Task list ::
1) In the passage on cystic fibrosis screening trials, at what age were all screen-detectable but undiagnosed cases in the Wisconsin Trial control group revealed?
2) Using the passage on cystic fibrosis screening trials, explain why studies of screening are harder to interpret than studies of therapeutic interventions.
3) Reproduce the passage on cystic fibrosis screening trials from "Wald suggested that" to "data (Farrell 2001).".

Source passage ::
"""
Wald suggested that outcomes assessed before four years of age, when all screen‐detectable but as yet undiagnosed cases of CF in the control group in the Wisconsin Trial were revealed, should not be reported as they are subject to lead time bias (Wald 1998). In response to this, the Wisconsin trialists included analyses of the nutritional data restricted to data obtained after four years of age and demonstrated and reported persistence of the significant differences in height present in analyses including these data (Farrell 2001).

The validity of results of trials of screening interventions may also be compromised by failure to use an intention‐to‐screen analysis where all individuals are analysed in the group to which they were originally allocated. Excluding people with CF with meconium ileus, performance of an intention‐to‐screen‐analysis was possible in the Wisconsin Trial, but could not be made due to lack of data. An intention‐to‐screen analysis was not performed on data from the UK Trial because some of the false‐negative participants were analysed in the control group despite originally being allocated to the screened group. The issue associated with a lack of intention‐to‐screen analysis could be overcome if individual patient data were available; however these were not available for this version of the review.

Since screening only provides an opportunity for early treatment, the effect of screening is dependent on the available therapeutic options and care of people with CF at the time of study. Therefore studies of screening are not comparable with studies examining the effects of therapeutic interventions and are more difficult to interpret.
"""
Records provided ::
"""
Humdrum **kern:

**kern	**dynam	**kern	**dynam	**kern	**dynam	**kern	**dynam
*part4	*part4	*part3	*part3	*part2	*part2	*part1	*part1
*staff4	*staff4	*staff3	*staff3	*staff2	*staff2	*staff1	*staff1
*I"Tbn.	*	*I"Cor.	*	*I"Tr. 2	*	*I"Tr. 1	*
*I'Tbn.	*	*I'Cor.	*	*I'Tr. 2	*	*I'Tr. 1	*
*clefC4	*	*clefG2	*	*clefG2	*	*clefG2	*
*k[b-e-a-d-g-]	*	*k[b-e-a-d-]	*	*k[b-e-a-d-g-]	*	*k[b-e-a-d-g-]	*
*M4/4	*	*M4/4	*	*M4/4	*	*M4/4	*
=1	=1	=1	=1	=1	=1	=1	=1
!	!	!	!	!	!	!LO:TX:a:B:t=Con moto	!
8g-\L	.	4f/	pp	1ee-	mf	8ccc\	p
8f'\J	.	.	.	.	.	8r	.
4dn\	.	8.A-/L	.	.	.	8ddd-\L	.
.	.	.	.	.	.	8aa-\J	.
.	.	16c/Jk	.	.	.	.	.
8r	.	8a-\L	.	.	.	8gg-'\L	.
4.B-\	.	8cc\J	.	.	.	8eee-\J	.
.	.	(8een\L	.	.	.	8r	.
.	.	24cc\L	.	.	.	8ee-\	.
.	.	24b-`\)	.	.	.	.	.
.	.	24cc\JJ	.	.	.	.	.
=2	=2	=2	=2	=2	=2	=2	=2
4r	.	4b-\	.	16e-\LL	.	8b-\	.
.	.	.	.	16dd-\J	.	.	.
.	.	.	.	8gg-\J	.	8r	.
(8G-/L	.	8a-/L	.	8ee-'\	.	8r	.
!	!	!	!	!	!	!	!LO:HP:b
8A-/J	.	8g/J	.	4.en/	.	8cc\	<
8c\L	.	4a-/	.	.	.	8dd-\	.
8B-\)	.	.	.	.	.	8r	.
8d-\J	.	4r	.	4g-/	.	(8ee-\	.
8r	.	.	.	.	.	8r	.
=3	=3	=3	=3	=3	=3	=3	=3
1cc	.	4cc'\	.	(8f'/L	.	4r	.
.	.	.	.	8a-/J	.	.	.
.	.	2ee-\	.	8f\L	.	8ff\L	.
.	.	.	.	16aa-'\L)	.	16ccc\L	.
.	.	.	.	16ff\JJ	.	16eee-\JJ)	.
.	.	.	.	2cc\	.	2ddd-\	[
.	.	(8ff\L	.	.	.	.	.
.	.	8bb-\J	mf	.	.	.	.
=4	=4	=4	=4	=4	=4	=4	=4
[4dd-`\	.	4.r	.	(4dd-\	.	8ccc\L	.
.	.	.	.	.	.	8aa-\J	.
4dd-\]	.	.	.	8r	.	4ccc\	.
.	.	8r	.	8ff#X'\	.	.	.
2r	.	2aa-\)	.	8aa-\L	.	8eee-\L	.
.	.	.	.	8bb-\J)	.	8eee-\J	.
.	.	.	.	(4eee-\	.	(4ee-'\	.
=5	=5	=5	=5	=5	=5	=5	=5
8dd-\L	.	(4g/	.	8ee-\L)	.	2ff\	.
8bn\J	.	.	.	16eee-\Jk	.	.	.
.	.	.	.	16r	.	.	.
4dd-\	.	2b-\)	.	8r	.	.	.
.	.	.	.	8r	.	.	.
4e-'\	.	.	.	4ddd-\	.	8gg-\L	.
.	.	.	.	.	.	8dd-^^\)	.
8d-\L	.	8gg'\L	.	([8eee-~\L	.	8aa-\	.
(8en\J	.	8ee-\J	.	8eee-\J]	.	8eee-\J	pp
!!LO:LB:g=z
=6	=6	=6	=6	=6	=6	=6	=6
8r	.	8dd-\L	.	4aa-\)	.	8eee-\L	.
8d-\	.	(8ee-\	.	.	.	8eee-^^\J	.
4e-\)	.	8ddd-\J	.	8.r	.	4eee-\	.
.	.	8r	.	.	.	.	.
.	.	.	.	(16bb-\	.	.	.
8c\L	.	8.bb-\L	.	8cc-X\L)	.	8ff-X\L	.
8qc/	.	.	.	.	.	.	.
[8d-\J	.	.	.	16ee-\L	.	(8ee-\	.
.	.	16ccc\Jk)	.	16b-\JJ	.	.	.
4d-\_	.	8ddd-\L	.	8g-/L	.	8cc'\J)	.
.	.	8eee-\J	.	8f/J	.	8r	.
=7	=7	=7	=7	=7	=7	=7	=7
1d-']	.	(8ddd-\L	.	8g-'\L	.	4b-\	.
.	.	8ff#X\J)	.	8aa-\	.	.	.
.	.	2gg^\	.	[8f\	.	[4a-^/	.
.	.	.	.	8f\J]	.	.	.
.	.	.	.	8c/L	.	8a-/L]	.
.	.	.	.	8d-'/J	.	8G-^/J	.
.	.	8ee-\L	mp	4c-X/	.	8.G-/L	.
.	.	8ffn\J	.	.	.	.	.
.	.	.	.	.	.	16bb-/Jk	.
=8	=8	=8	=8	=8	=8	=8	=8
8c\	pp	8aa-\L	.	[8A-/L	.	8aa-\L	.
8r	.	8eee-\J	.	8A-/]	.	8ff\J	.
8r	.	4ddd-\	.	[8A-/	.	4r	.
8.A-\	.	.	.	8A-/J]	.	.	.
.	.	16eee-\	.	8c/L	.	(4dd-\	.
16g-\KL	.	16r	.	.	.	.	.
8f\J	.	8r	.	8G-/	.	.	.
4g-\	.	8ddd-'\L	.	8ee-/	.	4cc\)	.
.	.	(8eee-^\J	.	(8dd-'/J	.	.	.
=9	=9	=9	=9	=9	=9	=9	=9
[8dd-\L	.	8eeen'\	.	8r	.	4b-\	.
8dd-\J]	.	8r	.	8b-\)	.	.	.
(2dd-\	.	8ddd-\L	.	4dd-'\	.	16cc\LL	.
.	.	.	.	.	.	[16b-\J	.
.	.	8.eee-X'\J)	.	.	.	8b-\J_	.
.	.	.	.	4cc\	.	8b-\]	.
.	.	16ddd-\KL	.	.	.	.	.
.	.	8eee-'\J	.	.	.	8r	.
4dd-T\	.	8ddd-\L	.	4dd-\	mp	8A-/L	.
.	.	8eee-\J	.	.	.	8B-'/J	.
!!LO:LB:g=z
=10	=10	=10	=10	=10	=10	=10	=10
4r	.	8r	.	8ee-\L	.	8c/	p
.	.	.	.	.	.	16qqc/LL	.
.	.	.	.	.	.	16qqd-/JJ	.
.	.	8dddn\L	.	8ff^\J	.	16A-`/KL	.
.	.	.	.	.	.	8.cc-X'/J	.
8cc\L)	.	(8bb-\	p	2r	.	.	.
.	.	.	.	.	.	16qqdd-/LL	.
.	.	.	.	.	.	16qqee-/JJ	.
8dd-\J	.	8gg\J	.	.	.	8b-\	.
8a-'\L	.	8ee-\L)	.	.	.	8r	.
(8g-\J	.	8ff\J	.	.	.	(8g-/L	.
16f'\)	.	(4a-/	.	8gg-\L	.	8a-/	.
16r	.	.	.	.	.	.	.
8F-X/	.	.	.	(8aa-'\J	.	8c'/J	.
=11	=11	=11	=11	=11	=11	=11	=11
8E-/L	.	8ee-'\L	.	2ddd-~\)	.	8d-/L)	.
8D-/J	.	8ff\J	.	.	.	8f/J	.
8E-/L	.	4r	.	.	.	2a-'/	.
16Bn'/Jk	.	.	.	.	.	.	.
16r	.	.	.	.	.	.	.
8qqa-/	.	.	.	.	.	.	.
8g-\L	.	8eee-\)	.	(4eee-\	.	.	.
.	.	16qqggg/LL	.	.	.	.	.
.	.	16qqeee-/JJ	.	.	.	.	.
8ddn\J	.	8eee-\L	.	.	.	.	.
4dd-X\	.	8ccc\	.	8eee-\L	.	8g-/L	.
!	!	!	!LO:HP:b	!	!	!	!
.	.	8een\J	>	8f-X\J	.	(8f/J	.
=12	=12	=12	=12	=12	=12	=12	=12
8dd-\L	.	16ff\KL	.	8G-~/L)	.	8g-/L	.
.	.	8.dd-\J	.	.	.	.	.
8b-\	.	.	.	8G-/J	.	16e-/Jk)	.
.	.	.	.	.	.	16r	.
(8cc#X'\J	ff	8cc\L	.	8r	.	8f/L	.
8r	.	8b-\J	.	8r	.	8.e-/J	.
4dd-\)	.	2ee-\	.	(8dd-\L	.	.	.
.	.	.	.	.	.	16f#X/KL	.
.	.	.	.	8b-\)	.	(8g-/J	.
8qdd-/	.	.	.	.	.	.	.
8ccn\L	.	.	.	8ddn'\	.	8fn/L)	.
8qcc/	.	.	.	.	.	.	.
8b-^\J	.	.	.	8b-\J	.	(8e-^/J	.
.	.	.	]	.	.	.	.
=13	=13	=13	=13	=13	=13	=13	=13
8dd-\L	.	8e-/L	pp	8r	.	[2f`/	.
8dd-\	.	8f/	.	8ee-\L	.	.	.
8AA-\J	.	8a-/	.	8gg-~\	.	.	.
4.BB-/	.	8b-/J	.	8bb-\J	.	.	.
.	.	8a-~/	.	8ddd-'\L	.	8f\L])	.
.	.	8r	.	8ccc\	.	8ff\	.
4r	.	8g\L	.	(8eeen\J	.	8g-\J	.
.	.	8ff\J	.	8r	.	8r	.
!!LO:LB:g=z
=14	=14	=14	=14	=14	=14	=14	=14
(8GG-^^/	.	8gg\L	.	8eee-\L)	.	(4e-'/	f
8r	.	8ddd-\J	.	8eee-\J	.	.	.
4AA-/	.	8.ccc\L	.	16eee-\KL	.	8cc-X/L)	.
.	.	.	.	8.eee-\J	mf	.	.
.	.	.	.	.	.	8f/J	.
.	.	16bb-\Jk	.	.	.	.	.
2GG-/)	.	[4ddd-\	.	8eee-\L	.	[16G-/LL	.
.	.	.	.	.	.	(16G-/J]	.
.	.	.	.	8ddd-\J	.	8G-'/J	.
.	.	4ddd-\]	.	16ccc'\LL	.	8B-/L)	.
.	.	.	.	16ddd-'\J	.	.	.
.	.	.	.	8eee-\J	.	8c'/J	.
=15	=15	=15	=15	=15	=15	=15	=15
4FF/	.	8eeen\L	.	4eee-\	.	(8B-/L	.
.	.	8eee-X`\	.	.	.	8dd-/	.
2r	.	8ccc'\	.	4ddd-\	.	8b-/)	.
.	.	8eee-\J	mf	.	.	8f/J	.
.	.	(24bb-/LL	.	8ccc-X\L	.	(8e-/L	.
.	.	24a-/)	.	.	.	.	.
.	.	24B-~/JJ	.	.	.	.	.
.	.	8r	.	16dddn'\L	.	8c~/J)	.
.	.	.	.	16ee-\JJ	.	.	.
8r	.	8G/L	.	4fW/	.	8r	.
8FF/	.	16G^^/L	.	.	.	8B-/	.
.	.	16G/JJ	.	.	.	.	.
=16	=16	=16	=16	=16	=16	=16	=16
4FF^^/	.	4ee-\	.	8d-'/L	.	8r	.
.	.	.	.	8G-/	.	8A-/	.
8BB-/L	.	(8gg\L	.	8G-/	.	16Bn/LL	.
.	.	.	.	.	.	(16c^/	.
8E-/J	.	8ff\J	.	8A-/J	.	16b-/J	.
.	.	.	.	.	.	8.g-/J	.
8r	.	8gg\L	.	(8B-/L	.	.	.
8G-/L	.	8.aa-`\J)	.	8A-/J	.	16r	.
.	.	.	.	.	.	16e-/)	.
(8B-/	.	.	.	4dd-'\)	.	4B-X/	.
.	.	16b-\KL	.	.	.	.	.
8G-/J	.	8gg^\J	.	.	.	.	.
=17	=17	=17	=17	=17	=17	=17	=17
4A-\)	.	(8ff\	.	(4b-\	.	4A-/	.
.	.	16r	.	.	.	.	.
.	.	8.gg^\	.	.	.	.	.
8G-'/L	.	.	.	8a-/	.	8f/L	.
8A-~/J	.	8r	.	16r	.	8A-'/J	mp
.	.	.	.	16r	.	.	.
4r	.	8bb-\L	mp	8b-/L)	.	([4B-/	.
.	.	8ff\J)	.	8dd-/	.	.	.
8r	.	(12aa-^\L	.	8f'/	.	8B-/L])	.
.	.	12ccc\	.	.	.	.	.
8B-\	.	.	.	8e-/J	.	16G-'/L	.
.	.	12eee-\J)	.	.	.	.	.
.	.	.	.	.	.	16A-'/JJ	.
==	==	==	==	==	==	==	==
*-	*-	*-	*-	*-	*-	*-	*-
"""
Solutions ::
1) Four years of age.

2) Screening only provides an opportunity for early treatment. Its effect therefore depends on the therapeutic options and care available to people with CF when the study takes place.

3)
Wald suggested that outcomes assessed before four years of age, when all screen‐detectable but as yet undiagnosed cases of CF in the control group in the Wisconsin Trial were revealed, should not be reported as they are subject to lead time bias (Wald 1998). In response to this, the Wisconsin trialists included analyses of the nutritional data restricted to data obtained after four years of age and demonstrated and reported persistence of the significant differences in height present in analyses including these data (Farrell 2001).